In the research category, Dr Juliet Dang received an award for her thesis, Identification and Characterization of Novel Human Papillomaviruses in Oral Rinse Samples. Although about 200 human papillomavirus (HPV) types are already known, the thesis hypothesised that new HPVs could be identified using next-generation sequencing technology in conjunction with cloning and Sanger sequencing. Using oral rinse samples from healthy controls and patients with different types of head and neck carcinomas, she discovered three novel and potentially oncogenic HPVs.
Dr Rebecca M. Barry won in the research category with her thesis, Prevalence of Musculoskeletal Disorders Among Mississippi Dental Hygienists in Relation to Operator Positioning and Work Habits, which found that the majority of practising dental hygienists develop musculoskeletal disorders (MSDs) regardless of operator position used. Furthermore, the study participants developed MSDs sooner after entering practice than previous research had suggested. Barry also found that less than a quarter of Mississippi dental hygienists in the study used ergonomic devices. She recommended proper operator positioning and use of ergonomic devices to help reduce or prevent future MSDs among dental hygienists.

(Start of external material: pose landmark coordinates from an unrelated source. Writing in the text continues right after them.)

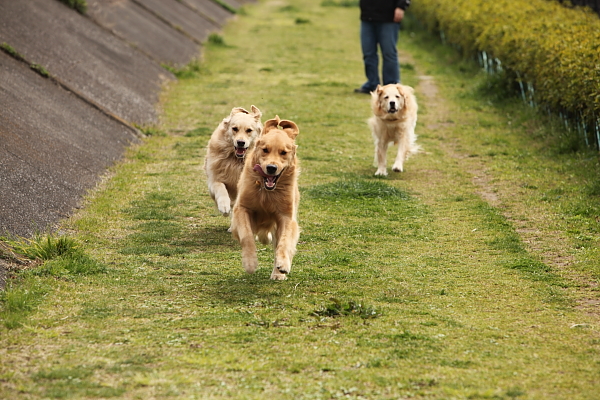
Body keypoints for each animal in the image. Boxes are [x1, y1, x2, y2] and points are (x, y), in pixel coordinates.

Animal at [232, 115, 302, 282]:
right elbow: (247, 236)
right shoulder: (242, 209)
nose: (271, 168)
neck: (267, 192)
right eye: (265, 150)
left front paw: (283, 264)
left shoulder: (286, 216)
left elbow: (284, 242)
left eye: (283, 152)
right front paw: (250, 262)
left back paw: (278, 272)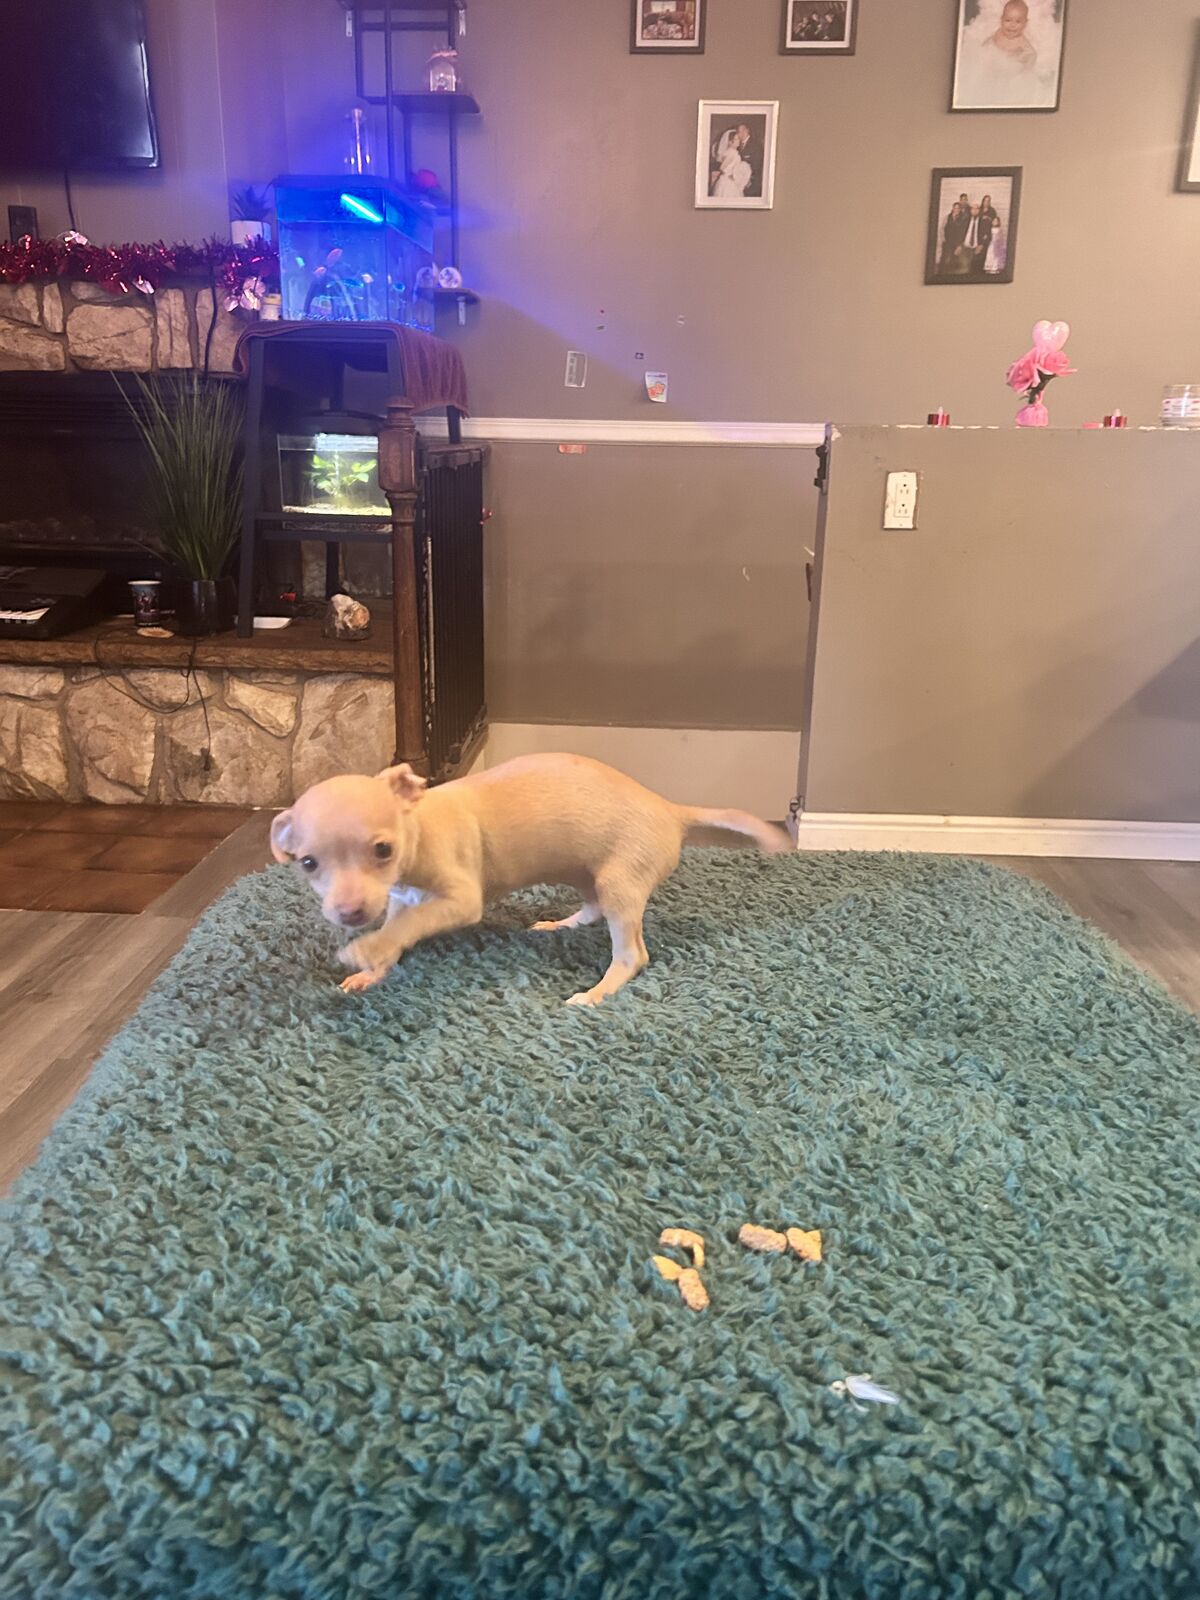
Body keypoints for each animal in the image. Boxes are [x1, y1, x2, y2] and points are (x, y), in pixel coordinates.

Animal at [270, 752, 791, 1007]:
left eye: (383, 849)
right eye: (307, 863)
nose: (350, 913)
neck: (421, 823)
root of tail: (670, 810)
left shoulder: (458, 898)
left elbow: (411, 925)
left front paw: (365, 950)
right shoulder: (399, 896)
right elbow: (398, 928)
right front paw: (373, 969)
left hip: (621, 878)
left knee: (632, 954)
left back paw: (598, 992)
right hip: (584, 870)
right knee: (593, 906)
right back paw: (560, 925)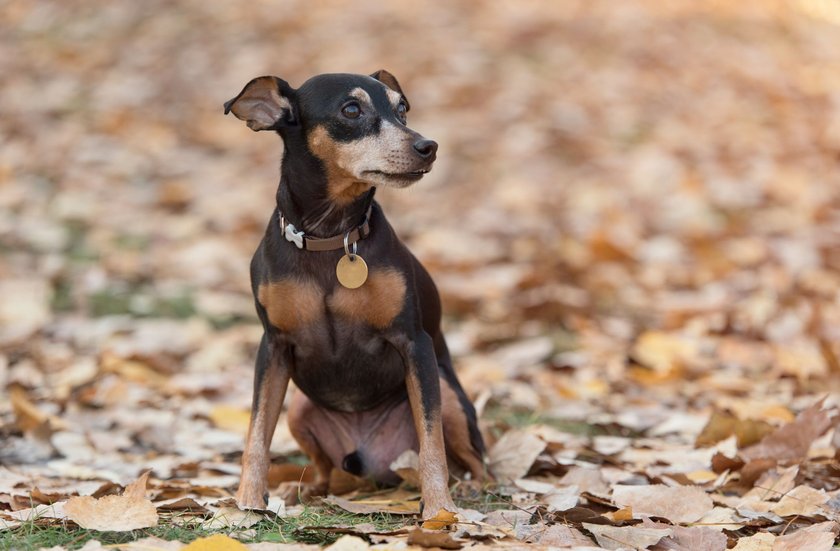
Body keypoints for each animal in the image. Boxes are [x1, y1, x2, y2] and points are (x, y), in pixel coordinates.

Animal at [223, 70, 486, 516]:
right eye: (351, 109)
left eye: (402, 109)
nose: (427, 146)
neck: (331, 237)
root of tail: (370, 465)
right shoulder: (273, 346)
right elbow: (256, 435)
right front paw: (247, 502)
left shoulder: (413, 342)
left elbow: (431, 443)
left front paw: (438, 510)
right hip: (299, 407)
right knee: (326, 469)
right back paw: (307, 489)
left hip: (449, 395)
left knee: (477, 462)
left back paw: (470, 490)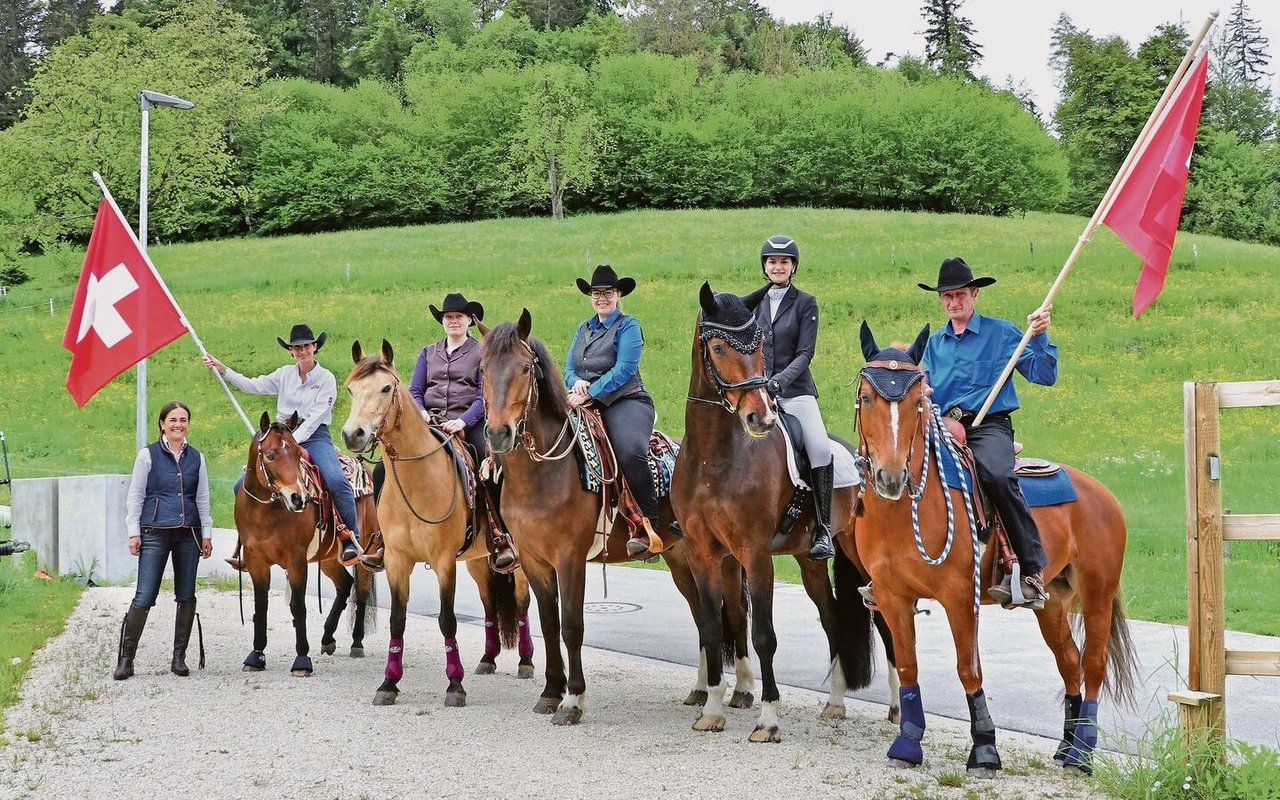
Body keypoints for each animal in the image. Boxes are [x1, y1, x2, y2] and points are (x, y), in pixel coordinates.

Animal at [235, 412, 373, 675]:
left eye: (298, 455)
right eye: (270, 455)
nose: (298, 498)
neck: (265, 511)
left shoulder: (296, 560)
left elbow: (298, 607)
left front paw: (301, 660)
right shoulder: (255, 560)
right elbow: (261, 607)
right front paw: (256, 656)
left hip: (367, 552)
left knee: (361, 591)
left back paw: (357, 642)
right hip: (329, 557)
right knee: (345, 584)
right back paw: (327, 638)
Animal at [340, 337, 535, 706]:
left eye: (386, 388)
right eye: (351, 389)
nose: (353, 434)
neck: (418, 480)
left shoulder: (444, 562)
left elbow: (448, 620)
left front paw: (454, 685)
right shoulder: (397, 560)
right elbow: (397, 620)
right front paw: (388, 683)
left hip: (515, 561)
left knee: (520, 601)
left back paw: (526, 662)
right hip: (477, 560)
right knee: (489, 603)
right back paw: (488, 659)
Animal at [483, 311, 752, 721]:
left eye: (525, 368)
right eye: (482, 368)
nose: (499, 433)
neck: (544, 474)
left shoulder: (570, 559)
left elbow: (571, 625)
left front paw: (573, 700)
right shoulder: (533, 560)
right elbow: (548, 624)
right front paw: (550, 692)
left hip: (727, 561)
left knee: (734, 616)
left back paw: (743, 690)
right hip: (682, 560)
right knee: (702, 618)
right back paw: (701, 691)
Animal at [670, 282, 890, 742]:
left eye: (757, 347)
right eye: (718, 347)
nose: (760, 417)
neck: (716, 458)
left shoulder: (755, 554)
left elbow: (763, 635)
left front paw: (768, 719)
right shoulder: (702, 553)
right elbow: (712, 627)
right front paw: (712, 710)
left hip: (859, 555)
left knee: (880, 616)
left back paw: (898, 710)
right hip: (809, 559)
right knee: (831, 617)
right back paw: (836, 702)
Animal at [839, 322, 1141, 773]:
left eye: (916, 401)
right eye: (866, 397)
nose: (890, 477)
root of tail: (1100, 493)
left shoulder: (961, 597)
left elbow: (969, 669)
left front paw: (984, 749)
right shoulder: (893, 598)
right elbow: (908, 666)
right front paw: (908, 743)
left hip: (1097, 593)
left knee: (1093, 664)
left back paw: (1082, 752)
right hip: (1053, 603)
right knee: (1070, 662)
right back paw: (1065, 745)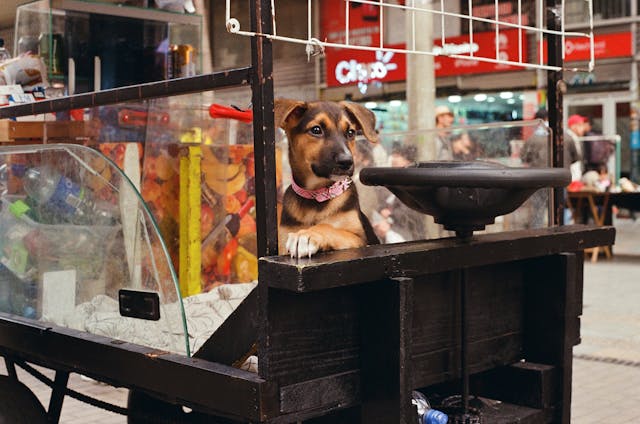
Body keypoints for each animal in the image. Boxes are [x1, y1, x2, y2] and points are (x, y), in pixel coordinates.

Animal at [274, 99, 380, 258]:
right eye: (316, 130)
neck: (316, 197)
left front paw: (306, 235)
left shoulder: (359, 238)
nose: (347, 161)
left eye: (350, 132)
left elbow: (328, 227)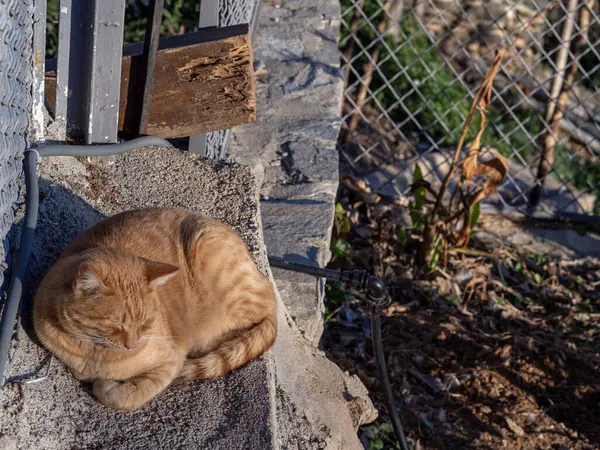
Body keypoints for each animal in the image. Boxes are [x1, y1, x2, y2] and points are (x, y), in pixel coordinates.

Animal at [32, 207, 276, 412]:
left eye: (145, 322)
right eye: (114, 325)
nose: (131, 345)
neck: (95, 353)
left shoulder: (170, 362)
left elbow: (122, 396)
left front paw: (106, 385)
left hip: (211, 253)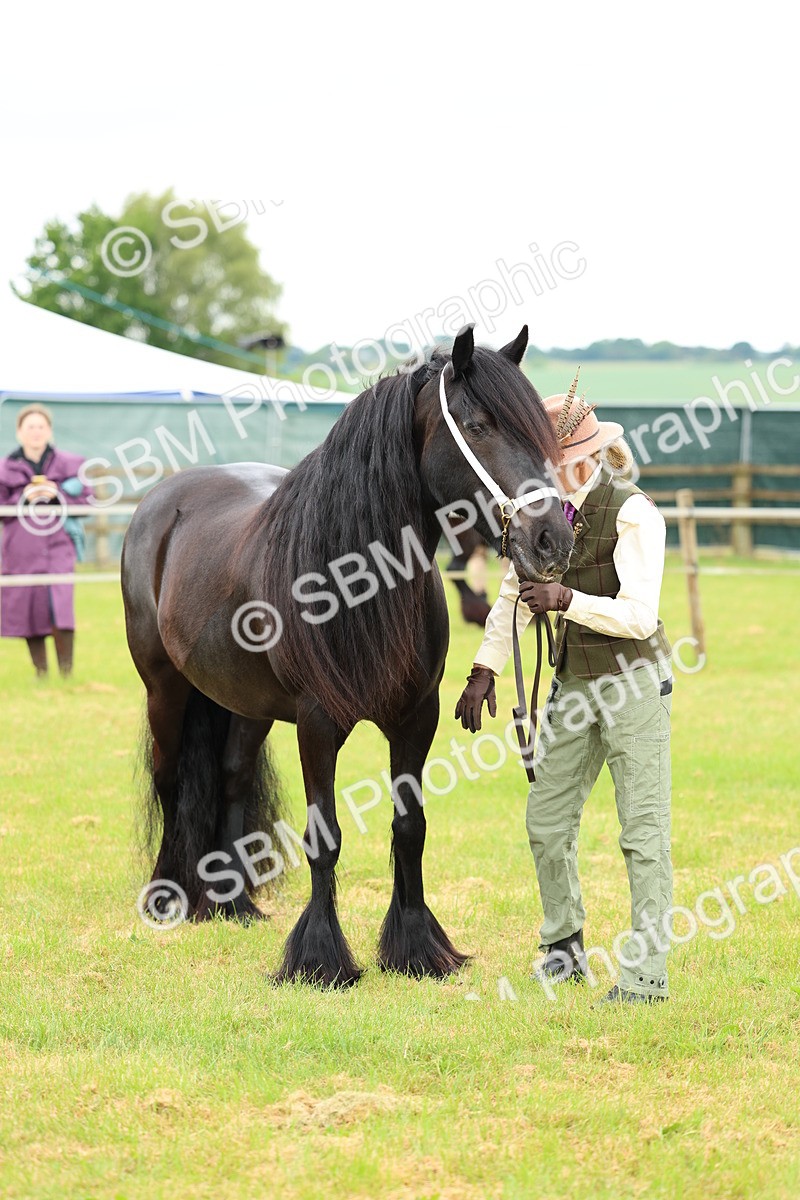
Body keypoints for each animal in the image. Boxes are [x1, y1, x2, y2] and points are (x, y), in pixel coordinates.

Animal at [121, 324, 574, 987]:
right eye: (479, 424)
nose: (552, 539)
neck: (356, 579)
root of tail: (163, 500)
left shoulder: (416, 718)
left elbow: (409, 827)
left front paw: (417, 950)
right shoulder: (317, 723)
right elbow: (325, 836)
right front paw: (320, 959)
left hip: (246, 704)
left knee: (231, 778)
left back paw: (234, 904)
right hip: (165, 689)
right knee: (170, 778)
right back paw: (166, 898)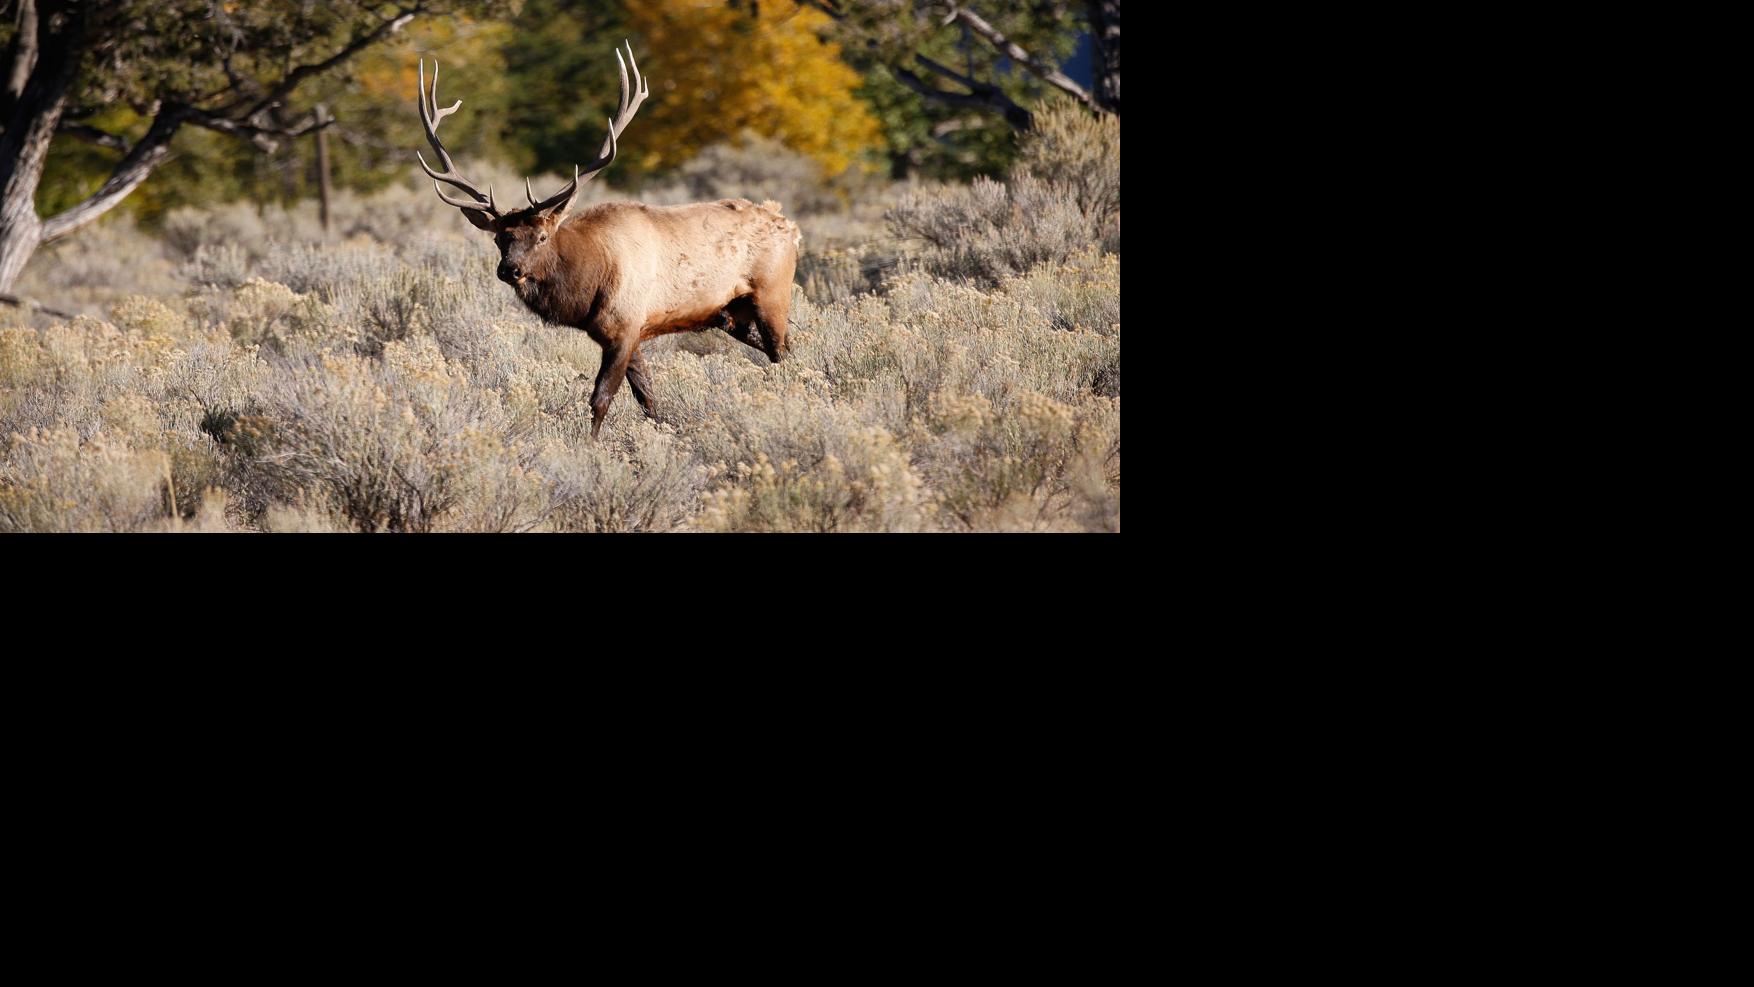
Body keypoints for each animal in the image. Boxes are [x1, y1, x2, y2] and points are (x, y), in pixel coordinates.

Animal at [415, 43, 800, 438]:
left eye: (541, 236)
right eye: (499, 239)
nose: (510, 269)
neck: (588, 286)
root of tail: (790, 226)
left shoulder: (625, 325)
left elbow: (600, 398)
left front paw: (589, 446)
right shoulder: (624, 333)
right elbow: (647, 397)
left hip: (772, 293)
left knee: (781, 352)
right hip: (731, 313)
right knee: (783, 350)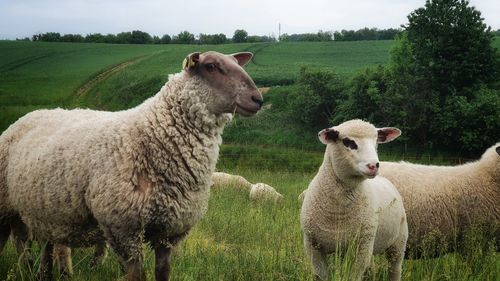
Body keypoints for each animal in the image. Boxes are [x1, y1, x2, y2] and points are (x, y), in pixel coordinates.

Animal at [0, 50, 264, 280]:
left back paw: (41, 273)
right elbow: (137, 275)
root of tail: (27, 116)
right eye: (210, 66)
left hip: (46, 214)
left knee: (46, 247)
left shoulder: (169, 232)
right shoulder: (124, 228)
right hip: (6, 207)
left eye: (238, 64)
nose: (258, 99)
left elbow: (163, 273)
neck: (154, 133)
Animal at [298, 119, 408, 278]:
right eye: (348, 142)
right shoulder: (313, 246)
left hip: (398, 242)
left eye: (376, 142)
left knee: (395, 269)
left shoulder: (361, 248)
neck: (337, 212)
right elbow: (322, 275)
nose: (374, 165)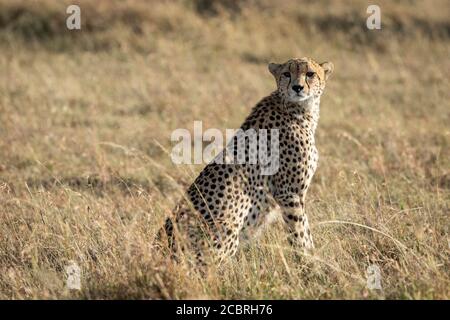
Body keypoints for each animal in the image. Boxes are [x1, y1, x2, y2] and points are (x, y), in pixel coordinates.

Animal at [156, 57, 332, 264]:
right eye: (287, 74)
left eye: (310, 74)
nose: (297, 87)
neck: (297, 109)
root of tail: (157, 248)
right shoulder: (289, 194)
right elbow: (300, 233)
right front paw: (309, 262)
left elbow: (305, 232)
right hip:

As the winner in the project category, Dr Sandra Kemper, presented her report on the Smiles Forever Foundation, titled “A dental hygiene education and service model for Latin America”. Through her non-profit organisation, she has helped to provide full dental care services in under-developed states, such as Bolivia. Since 2001, the foundation has established schools and clinics across the country and more than 30 women have graduated from the two-year programme to become dental hygienists.